* **Passage shown**
************
Conditions That Skew Results
Because the A1C depends on red blood cell lifespan, anything that changes how long your red blood cells survive can push the number up or down independent of actual blood sugar levels. This is one of the most important things to understand when reading your results.
Conditions That Falsely Raise A1C
Iron deficiency anemia is the most common culprit. When your body doesn’t produce enough new red blood cells, existing cells circulate longer, accumulating more glucose on their hemoglobin. Vitamin B-12 and folate deficiency anemias have the same effect. People who have had their spleen removed also tend to get falsely elevated readings because red blood cells aren’t being cleared at the normal rate. Kidney disease with high urea levels can interfere with the test as well, creating a compound that some lab methods mistake for glycated hemoglobin. Chronic heavy alcohol use and long-term use of salicylates or opioids have also been linked to artificially higher readings.
Conditions That Falsely Lower A1C
Anything that shortens red blood cell lifespan works in the opposite direction. Significant blood loss, whether from surgery, heavy menstrual periods, or a bleeding disorder, means red blood cells haven’t been around long enough to accumulate a representative amount of glucose. Hemolytic anemias, where red blood cells break down prematurely, have the same effect. An enlarged spleen can clear red blood cells faster than normal. Pregnancy naturally shortens red blood cell lifespan from about 120 days to about 90 days and increases production of new cells, so A1C results during pregnancy tend to read lower than expected.
People with end-stage kidney disease often show falsely low readings, not because of the kidney failure itself, but because of the chronic anemia that accompanies it, which accelerates red blood cell turnover.
************
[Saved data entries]
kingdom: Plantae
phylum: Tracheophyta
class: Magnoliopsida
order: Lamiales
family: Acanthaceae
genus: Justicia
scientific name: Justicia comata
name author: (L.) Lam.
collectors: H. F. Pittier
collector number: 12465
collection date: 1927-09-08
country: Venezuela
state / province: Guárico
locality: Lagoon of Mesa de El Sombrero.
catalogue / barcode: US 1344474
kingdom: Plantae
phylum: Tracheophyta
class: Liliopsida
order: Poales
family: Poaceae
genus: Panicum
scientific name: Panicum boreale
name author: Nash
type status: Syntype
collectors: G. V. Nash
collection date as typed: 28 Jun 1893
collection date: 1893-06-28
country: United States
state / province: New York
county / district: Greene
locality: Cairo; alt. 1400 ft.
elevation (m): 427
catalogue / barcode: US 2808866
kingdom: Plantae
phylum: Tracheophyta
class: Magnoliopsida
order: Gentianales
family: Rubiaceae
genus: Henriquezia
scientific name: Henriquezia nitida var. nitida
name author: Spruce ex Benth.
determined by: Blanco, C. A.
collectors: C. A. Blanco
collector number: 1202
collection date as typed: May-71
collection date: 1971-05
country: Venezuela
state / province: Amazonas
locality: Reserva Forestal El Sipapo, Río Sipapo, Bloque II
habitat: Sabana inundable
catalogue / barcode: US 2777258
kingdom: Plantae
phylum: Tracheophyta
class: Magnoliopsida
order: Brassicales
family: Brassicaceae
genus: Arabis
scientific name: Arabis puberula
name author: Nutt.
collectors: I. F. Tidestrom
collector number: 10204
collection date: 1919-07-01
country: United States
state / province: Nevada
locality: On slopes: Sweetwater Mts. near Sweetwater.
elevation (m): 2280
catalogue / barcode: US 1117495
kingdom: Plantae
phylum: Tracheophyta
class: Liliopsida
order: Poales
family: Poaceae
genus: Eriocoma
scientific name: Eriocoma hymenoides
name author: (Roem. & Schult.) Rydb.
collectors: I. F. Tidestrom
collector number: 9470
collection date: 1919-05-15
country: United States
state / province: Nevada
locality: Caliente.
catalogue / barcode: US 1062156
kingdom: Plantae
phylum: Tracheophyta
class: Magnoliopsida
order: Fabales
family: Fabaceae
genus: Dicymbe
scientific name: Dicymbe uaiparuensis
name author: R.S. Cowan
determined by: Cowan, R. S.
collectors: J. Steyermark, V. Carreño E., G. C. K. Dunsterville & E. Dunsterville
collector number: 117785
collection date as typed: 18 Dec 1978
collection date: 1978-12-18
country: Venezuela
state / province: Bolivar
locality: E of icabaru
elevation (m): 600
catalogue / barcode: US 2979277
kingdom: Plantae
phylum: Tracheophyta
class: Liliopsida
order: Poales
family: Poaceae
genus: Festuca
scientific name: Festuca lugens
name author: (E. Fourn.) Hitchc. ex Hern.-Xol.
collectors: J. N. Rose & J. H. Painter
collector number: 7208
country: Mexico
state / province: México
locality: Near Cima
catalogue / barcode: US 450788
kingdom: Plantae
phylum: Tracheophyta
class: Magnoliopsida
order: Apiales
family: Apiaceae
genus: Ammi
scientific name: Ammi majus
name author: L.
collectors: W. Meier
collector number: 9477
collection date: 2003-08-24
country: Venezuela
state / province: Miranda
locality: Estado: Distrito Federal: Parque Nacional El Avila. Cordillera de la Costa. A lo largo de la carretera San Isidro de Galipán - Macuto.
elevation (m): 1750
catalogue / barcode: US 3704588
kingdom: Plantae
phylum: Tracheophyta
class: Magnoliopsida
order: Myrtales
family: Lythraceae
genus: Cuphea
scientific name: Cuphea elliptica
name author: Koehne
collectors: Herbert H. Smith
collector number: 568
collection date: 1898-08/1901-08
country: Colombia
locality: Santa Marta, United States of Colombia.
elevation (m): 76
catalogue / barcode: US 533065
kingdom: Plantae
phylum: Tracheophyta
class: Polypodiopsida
************
* **Required action A**
Answer these questions from the passage on conditions that skew A1C results:
(i) Which condition does it call the most common cause of a falsely raised A1C?
(ii) During pregnancy, red blood cell lifespan shortens from about how many days to about how many?
(iii) What causes the falsely low readings in end-stage kidney disease?
* **Required action B**
Please list every condition that the passage on conditions that skew A1C results names under the heading "Conditions That Falsely Lower A1C".

* **Task solution A**
(i) Iron deficiency anemia.
(ii) From about 120 days to about 90 days.
(iii) The chronic anemia that accompanies it, which accelerates red blood cell turnover, rather than the kidney failure itself.

* **Task solution B**
- Significant blood loss
- Hemolytic anemias
- An enlarged spleen
- Pregnancy
- End-stage kidney disease